10% by weight of water and 1% by weight of lipase (lipase G “Amano” 50 [manufactured by Amano Enzyme Co., Ltd.]) are added to raw palm oil degummed with crude palm oil (CPO / acid value = 7.8). The reaction was stirred at 43 ° C. for 3 hours. The diglyceride content after lipase treatment was 0.3%. After the lipase treatment, 1% by weight of white clay and 3% by weight of fine silica were added, adsorbent treatment was performed simultaneously with decolorization at 110 ° C. and 20 Torr for 10 minutes, and deodorization treatment was further performed at 250 ° C. and 2 Torr for 90 minutes. The resulting refined palm oil (RBDPO / IV: 52.2, ascending melting point: 36.5 ° C.) had a content of chloropropanols and the forming substances thereof of 2.0 ppm.

(Comparative Example 1)
Raw palm oil from which crude palm oil (CPO / acid value = 7.8) has been degummed is decolorized for 10 minutes at 1% by weight of white clay, 110 ° C., 20 Torr, and then deodorized at 250 ° C., 2 Torr for 90 minutes. It was. The obtained refined palm oil (RBDPO / IV: 52.2, ascending melting point: 36.5 ° C.) had a content of chloropropanols and the forming substances thereof of 6.0 ppm.

(Comparative Example 2)
Raw palm oil from which crude palm oil (CPO / acid value = 7.8) has been degummed is decolorized for 10 minutes at 1% by weight of white clay, 110 ° C., 20 Torr, and then deodorized at 250 ° C., 2 Torr for 90 minutes. It was. To the resulting refined palm oil, 3% by weight of fine powder silica was added, and the mixture was stirred at 70 ° C. and 20 Torr for 10 minutes to perform the adsorbent treatment. The obtained refined palm oil (RBDPO / IV: 52.2, ascending melting point: 36.5 ° C.) after the treatment with the adsorbent had a content of chloropropanols and its forming substances of 4.4 ppm.

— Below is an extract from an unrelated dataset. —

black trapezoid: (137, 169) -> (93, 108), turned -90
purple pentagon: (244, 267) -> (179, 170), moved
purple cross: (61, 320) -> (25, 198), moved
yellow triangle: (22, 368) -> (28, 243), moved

The results of Examples 1 to 4 and Comparative Examples 1 and 2 are shown in the table.

table

Claims (11)

A method for suppressing the production of chloropropanols and their forming substances in glyceride fats and oils, characterized by subjecting the glyceride fats and oils to an adsorbent treatment and / or an alkali treatment before the treatment of heating the glyceride fats to 100 ° C. or higher. The method of Claim 1 that the heat processing temperature of the said glyceride fats and oils is 150 degreeC or more. The method according to claim 2, wherein the adsorbent treatment and / or the alkali treatment is performed at a product temperature of glyceride fat of less than 150 ° C. The method according to claim 3, wherein the adsorbent treatment and / or the alkali treatment is performed at a product temperature of glyceride oil of 60 to 95 ° C. The method according to any one of claims 1 to 5, wherein the adsorbent is silica gel and / or coconut shell activated carbon. A method for suppressing the production of chloropropanols and their forming substances in glyceride fats and oils, wherein partial glyceride reduction treatment is performed before the treatment of heating the glyceride fats to 100 ° C. or higher. The method according to claim 6, wherein the partial glyceride reduction treatment is a method using a partial glyceride-specific lipase. The method according to claim 6 or 7, wherein the diglyceride content in the glyceride fat is reduced to 2% by weight or less by the partial glyceride reduction treatment. A method for producing refined palm oil (RBDPO), comprising purifying crude palm oil (CPO) after one or more treatments selected from adsorbent treatment, alkali treatment and partial glyceride reduction treatment. A refined palm oil (RBDPO) having an iodine value of 50 to 55 and an rising melting point of 33 to 39 ° C., obtained by the production method according to claim 9, wherein the chloropropanols and substances forming the chloropropanol are 3.5 ppm or less. The palm oil fat which processes refined palm oil (RBDPO) of Claim 10, or its olein fraction.